Sometimes though, he'd win a little too much extra money.
"My wife was working for a telephone company at the time," Wingebach recalled. "She made about $12 a week, and I'd show up with more money than she made that week."
Dorothy, his wife of 53 years, remembered not being too thrilled about her husband's good fortune.
"He'd make me so mad sometimes," she said. "I worked all week for my money and here he was making more than me, and he was doing it by shooting pool."
Those days didn't last, as Wingebach gave up his beloved game when more important things came around. He moved from Pittsburg to Eudora in 1954 and went to work at the Lawrence Farmland Co-op as an instrument technician. Soon after, he began his family.
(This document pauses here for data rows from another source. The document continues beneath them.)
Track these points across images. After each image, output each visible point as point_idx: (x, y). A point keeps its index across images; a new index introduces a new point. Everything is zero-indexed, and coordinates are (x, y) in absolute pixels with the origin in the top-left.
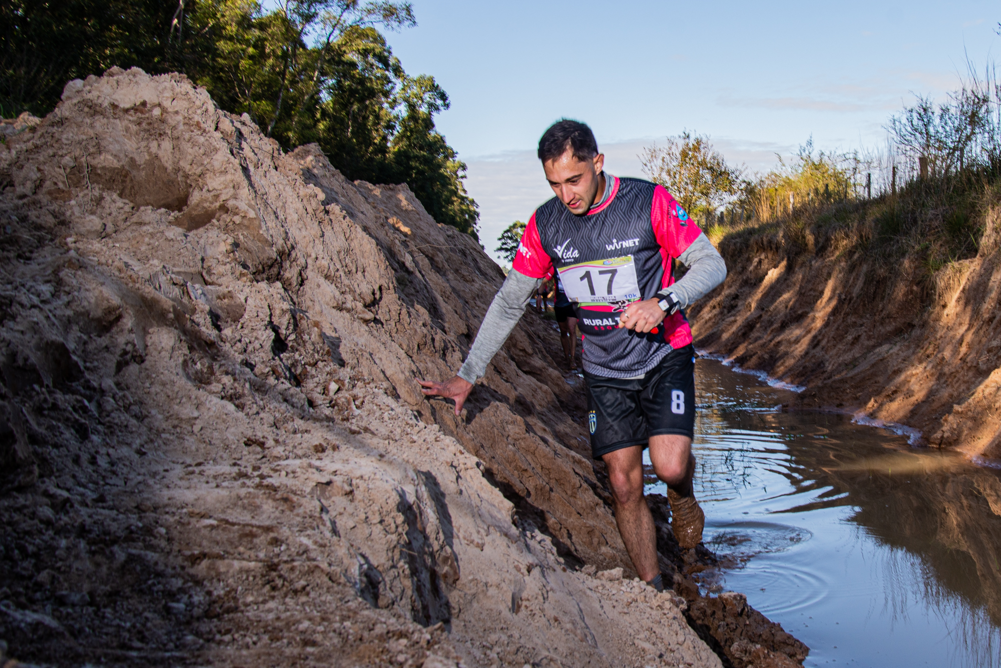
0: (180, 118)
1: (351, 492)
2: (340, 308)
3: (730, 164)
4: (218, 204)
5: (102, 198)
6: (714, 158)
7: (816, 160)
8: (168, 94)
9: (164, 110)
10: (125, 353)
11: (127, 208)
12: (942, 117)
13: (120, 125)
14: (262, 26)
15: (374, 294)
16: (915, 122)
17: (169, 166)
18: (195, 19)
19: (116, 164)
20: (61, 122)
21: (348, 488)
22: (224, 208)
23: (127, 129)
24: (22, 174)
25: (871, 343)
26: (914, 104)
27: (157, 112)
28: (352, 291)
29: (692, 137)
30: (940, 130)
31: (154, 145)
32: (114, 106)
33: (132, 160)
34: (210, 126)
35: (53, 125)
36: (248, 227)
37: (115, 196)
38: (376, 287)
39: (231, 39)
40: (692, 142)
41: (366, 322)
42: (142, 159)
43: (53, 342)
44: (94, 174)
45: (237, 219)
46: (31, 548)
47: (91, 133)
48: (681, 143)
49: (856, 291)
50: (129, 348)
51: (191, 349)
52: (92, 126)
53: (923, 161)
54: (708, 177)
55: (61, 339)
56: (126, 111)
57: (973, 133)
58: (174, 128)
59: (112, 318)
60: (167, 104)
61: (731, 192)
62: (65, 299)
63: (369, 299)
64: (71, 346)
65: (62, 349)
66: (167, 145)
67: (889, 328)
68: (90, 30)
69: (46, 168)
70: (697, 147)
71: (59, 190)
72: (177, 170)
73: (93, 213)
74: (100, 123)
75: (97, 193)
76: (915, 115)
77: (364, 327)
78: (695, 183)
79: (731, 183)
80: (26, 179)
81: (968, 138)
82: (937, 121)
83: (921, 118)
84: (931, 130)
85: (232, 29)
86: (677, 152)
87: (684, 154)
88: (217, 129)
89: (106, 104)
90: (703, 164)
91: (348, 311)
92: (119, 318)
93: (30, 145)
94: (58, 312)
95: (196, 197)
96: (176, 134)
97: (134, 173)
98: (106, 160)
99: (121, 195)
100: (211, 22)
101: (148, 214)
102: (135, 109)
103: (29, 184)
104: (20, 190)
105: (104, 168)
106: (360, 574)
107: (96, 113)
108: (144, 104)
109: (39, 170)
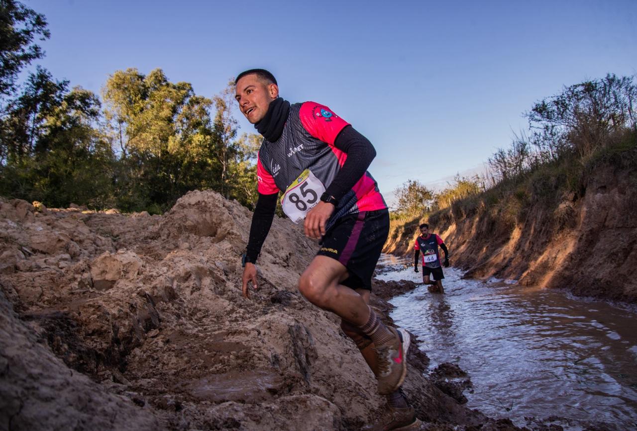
0: (211, 204)
1: (270, 327)
2: (274, 263)
3: (429, 189)
4: (226, 232)
5: (189, 236)
6: (422, 187)
7: (462, 180)
8: (206, 197)
9: (206, 203)
10: (193, 287)
11: (197, 239)
12: (509, 154)
13: (192, 210)
14: (252, 171)
15: (287, 256)
16: (498, 158)
17: (210, 222)
18: (230, 172)
19: (192, 224)
20: (173, 213)
21: (268, 326)
22: (229, 233)
23: (195, 211)
24: (163, 232)
25: (494, 248)
26: (497, 151)
27: (203, 204)
28: (278, 256)
29: (412, 181)
30: (509, 159)
31: (204, 215)
32: (189, 204)
33: (198, 222)
34: (221, 205)
35: (171, 214)
36: (237, 239)
37: (193, 235)
38: (288, 254)
39: (242, 177)
40: (412, 183)
41: (285, 267)
42: (200, 221)
43: (168, 287)
44: (186, 228)
45: (233, 236)
46: (156, 357)
47: (183, 214)
48: (408, 184)
49: (484, 229)
50: (195, 286)
51: (216, 283)
52: (183, 212)
53: (504, 173)
54: (421, 195)
55: (170, 285)
56: (194, 205)
57: (523, 158)
58: (210, 208)
59: (188, 276)
60: (206, 200)
61: (431, 199)
62: (172, 271)
63: (285, 258)
64: (175, 287)
65: (171, 288)
66: (208, 214)
67: (500, 241)
68: (196, 183)
69: (170, 229)
70: (415, 185)
71: (175, 236)
72: (213, 222)
73: (187, 242)
74: (185, 211)
75: (187, 235)
76: (498, 156)
77: (284, 269)
78: (416, 198)
79: (430, 196)
80: (164, 234)
81: (522, 160)
82: (507, 156)
83: (500, 156)
84: (506, 160)
85: (242, 174)
86: (407, 188)
87: (410, 188)
88: (224, 206)
89: (187, 204)
90: (418, 191)
91: (278, 264)
92: (190, 275)
93: (164, 222)
94: (170, 276)
95: (219, 231)
96: (210, 210)
97: (199, 226)
98: (189, 223)
99: (195, 234)
100: (235, 172)
101: (204, 239)
102: (196, 204)
103: (165, 236)
104: (163, 238)
105: (189, 226)
106: (272, 357)
107: (184, 208)
108: (199, 202)
109: (168, 230)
"I quit playing when my kids were born," Wingebach said. "And I didn't start playing again until they were out of the house."
Nowadays, Wingebach, 78, is back playing for the reason he had when he first picked up a pool cue.
"I just love playing the game," he said. "I love understanding the 'English' of a ball, and I love getting into that zone where it seems I can't miss."
Instead of in pool halls, Wingebach now plays in organized tournaments and leagues. And as he did those many years ago, he still wins. The trophies in the basement of his Eudora home can attest to that.
In 1992 he won first-place in the Kansas City Championships of the American Pool-Players Association, and in 2002 he was the MVP of the eight-ball division of that same league.
"He can put a ball anywhere he wants," said his son John Wingebach. "The only time I ever win against him is when he lets me."
Despite the awards and family praise, Wingebach remains humble about the game he loves.
"I'm pretty good," he admits, "but there are a lot of great pool players out there."
A tournament win that earned Wingebach and his playing partners a trip to Las Vegas to play showed him how right he was.
"Out in Las Vegas, there are some of the best pool players that I've ever seen," Wingebach said. "We didn't last long out there. We were done pretty quickly."
When Wingebach isn't playing in tournaments and leagues, he keeps his skills up to scratch on a pool table in his basement.
That pool table served the same purpose for his grandchildren and now his great-grandchildren.
"When my son was little, he used to pull up a chair to stand on so he could shoot."